Push for lower carbon emissions

The EPA said that between 2010 and 2021, fossil fuel-fired generation declined from approximately 70% of total net generation to around 60%, with coal generation dropping from 46% to 23% during the period.

It said that many utilities and power generating companies have announced plans to permanently shutter many of their remaining coal-fired power plants. Some companies are planning to install combustion turbines with advanced technologies to limit GHG emissions, including CCS and hydrogen co-firing, along with advanced energy storage technologies.

It said the power sector has also been influenced by state actions to reduce GHG emissions. More than two-thirds of states have enacted policies to require utilities to increase the amount of electricity generated from sources that emit no GHGs. Other states have enacted legislation requiring the decarbonization of their utility fleets, using devices such as carbon markets, low-GHG emission standards, carbon capture and storage mandates, utility planning, or mandatory retirement schedules.

Additionally, Congress has recently enacted investments in GHG reductions. For example, the IIJA provided more than $65 billion for infrastructure investments and upgrades for transmission capacity, pipelines, and low-carbon fuels including low-GHG hydrogen.

In addition, the Creating Helpful Incentives to Produce Semiconductors and Science Act (CHIPS Act) authorized billions more in funding for development of low- and non-GHG emitting energy technologies that will provide additional low-cost options for power companies to reduce overall GHG emissions.

CAA section 111

EPA said it based its rulemaking on section 111 of the Clean Air Act, following a practice it has used since the early 1970s to write rules for more than 60 source categories.
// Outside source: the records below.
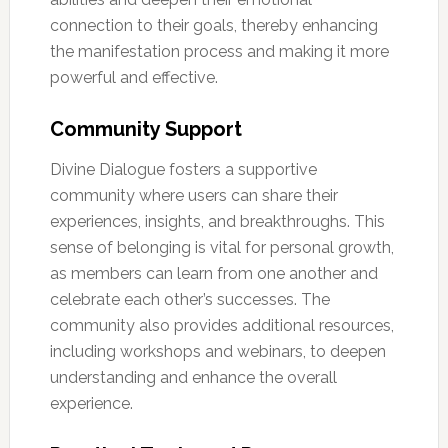
connection to their goals, thereby enhancing
the manifestation process and making it more
powerful and effective.
Community Support
Divine Dialogue fosters a supportive
community where users can share their
experiences, insights, and breakthroughs. This
sense of belonging is vital for personal growth,
as members can learn from one another and
celebrate each other’s successes. The
community also provides additional resources,
including workshops and webinars, to deepen
understanding and enhance the overall
experience.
Federal courts have developed a body of caselaw interpreting section 111, including the 2022 Supreme Court decision in West Virginia v. EPA.

Based on that caselaw, EPA said it may determine a control technology to be “adequately demonstrated” even if it is new and not yet in widespread commercial use. It said it also “may reasonably project” the development of a control system at a future time and establish requirements that take effect at that later date.

The EPA rule leans heavily on improving operating efficiency, carbon capture and sequestration, and co-firing with low-greenhouse gas hydrogen as control strategies.

For example, for base load combustion turbine units, the EPA proposed two pathways as potential “best system of emission reductions”: the use of CCS to achieve a 90% capture of GHG emissions by 2035 and the co-firing of 30% (by volume) low-GHG hydrogen by 2032, and ramping up to 96% by volume low-GHG hydrogen by 2038.

EPA said that in recent years, the cost of CCS has declined in part because of process improvements and other advances. In addition, the 2022 Inflation Reduction Act extended and increased the tax credit for CCS under Internal Revenue Code (IRC) section 45Q. These changes support the EPA’s proposed conclusion that CCS is the BSER for several subcategories in these proposals.

Both the Infrastructure Investment and Jobs Act (IIJA), enacted in 2021, and the IRA, Congress provided support for the development of hydrogen produced through low-GHG methods. EPA said this support includes investment in infrastructure through the IIJA and the provision of tax credits in the IRA to incentivize the manufacture of hydrogen through low GHG-emitting methods. These changes also support the EPA’s proposal that co-firing low-GHG hydrogen is BSER for certain subcategories of stationary combustion turbines.

This article was updated on May 11 to include reactions on the proposed rule making.